「初めて舞台のオーディションを受けたのもミュージカルでした。初めて宝塚版のロミジュリを観たときに、ジュリエットは今しかできない役、いつかやってみたいと思っていました。出演が決まったとき、とても嬉しかったのですが、やりたいと思っていた役が本当にできることにすごく不思議な感じがしました」
「やりたい気持ちはあっても、非現実的なことと思い、すぐには口にしませんでした。でも、何かのタイミングでミュージカルやジュリエットに対する想いを言葉にしてみたら、『難しそうだけど、いいね』というポジティブな反応が返ってきました。自分が思っているほどありえない話じゃないんだなと思い、じゃあ、次は役に受かるためには何をしたらいいのかと考えるようになりました」
「普通の舞台と違うのは、やはり音楽があるところ。すごくキャッチーで耳に残る素敵な曲が多いのがミュージカル版の魅力だと思います。音楽の力を借りて、ストレートプレイをよりわかりやすく、ドラマティックにお届けできると感じています」
「ミュージカルはセリフが少ないのが特徴だと思っていて、少ないセリフの中で、どうやってジュリエットらしさを出したらいいのか、最初は定まりませんでした。いつもなら、台本を読んでセリフの行間から考えるのですが、セリフが少ないミュージカルではそれが難しい。なので、まずは原作を読みました。台本では2行のところも原作では8行で書いてあり、ジュリエットの気持ちを汲み取ることができました。もちろん、原作と違うシーンもあるので、ジュリエットの想いを想像して演じる部分もありますが、原作を読むことで、より自分らしいジュリエットを作るための情報を得ることができたと思います」

__抽出エントリ__.

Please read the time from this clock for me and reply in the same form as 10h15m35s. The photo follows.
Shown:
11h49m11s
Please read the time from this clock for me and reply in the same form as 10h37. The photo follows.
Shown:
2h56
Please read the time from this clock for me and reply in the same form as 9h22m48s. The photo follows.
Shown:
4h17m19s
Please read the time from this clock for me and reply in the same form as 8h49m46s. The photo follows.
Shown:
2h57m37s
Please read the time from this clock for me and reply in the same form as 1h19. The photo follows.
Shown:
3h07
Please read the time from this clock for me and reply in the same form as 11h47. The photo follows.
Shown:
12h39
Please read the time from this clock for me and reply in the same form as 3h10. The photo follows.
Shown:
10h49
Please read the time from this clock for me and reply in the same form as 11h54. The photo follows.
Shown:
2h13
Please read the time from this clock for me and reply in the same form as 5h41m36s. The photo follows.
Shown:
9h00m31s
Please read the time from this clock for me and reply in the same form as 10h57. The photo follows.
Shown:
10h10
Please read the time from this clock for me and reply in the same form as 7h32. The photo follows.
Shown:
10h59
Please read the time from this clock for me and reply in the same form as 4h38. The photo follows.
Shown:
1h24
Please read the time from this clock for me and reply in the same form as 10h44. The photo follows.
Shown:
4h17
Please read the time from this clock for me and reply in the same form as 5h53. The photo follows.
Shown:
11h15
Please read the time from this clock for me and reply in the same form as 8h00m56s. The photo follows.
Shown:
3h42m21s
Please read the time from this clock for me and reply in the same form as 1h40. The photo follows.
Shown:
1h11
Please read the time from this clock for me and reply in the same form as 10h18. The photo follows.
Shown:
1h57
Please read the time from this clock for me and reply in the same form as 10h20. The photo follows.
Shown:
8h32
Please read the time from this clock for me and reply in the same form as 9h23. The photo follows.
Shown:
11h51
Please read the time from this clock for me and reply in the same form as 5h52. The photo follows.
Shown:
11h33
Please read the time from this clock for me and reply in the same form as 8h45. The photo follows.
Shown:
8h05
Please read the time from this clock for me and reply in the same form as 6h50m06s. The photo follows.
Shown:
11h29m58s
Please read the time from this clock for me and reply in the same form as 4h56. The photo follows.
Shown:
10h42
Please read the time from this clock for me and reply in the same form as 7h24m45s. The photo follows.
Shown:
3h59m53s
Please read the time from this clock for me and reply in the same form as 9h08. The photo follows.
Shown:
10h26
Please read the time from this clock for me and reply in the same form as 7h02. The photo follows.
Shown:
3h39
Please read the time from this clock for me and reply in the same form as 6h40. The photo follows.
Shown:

__指示 A__.
ジュリエット役の談話について、次の問いにそれぞれ答えよ。
(i) 話し手が初めて舞台のオーディションを受けたのは何だったか。
(ii) 話し手はミュージカル版の魅力を何だと述べているか。
(iii) 台本では2行のところが、原作では何行で書かれていたか。
__指示 B__. ジュリエット役の談話を、最後の文の後から書き進めてください。

__解答 A__.
(i) ミュージカル
(ii) すごくキャッチーで耳に残る素敵な曲が多いこと
(iii) 8行

__解答 B__.
「3人それぞれ違います。まず声が違うので、歌の印象がまったく変わります。個々の性格も役に反映される気がしていて、同じ人を演じているのに違う人に見えます。木下晴香さんのジュリエットは上品なお嬢様、生田絵梨花さんのジュリエットは芯が強くて天真爛漫という印象です。映像でチェックしましたが、私の場合は、意志の強いジュリエットだと思いました。ロミオのタイプも違うと思います。お芝居の感覚でいうと、古川雄大さんは攻めるタイプ、大野拓朗さんは受けるタイプです。古川さんは、毎回なにかしら違う攻めを感じる気がするので、それに対して返したい、ついていきたいという気持ちが芽生えます。大野さんは、すべてを受け止めてくれる安心感があるので、自分から何かやってみようという気持ちで演じることができます」
「舞台もミュージカルも未経験の私がいきなり有名な作品に出させていただくことになったので、稽古に入る前はもっと他に適役の方がいらっしゃるんじゃないかなと思いました。ジュリエットという役を演じることに対しての緊張やプレッシャーは不思議となく、それはこの作品が、演じる人によってちょっとずつ色が違う作品だから。何回観ても発見があって面白いと思いますし、自分なりのジュリエットを演じることが、先生そしてお客様が観たいものという気がしています」
「最初の頃は稽古の時間もとても長く、歌も歌うので、とにかくヘトヘトになりました。でも毎日歌い続けることで喉も体も慣れてきました。演技についても最初は違うとダメ出しされる部分も多かったのですが、そうです、いい感じですと言われることが徐々に増えてきたら、気持ちに余裕ができて、疲れの感じ方にも変化が出てきました」
「立体感のあるジュリエット像を作るようにとアドバイスを頂いたので、自分の中でジュリエットという役を掘り進めていきたいです。たとえ自分の満足するジュリエットを演じることができたとしても、それをなぞるだけの演技はしないように心がけたいです。お話の中で、毎回生きて、毎回死んで。新鮮な感じをお届けできたらと思っています」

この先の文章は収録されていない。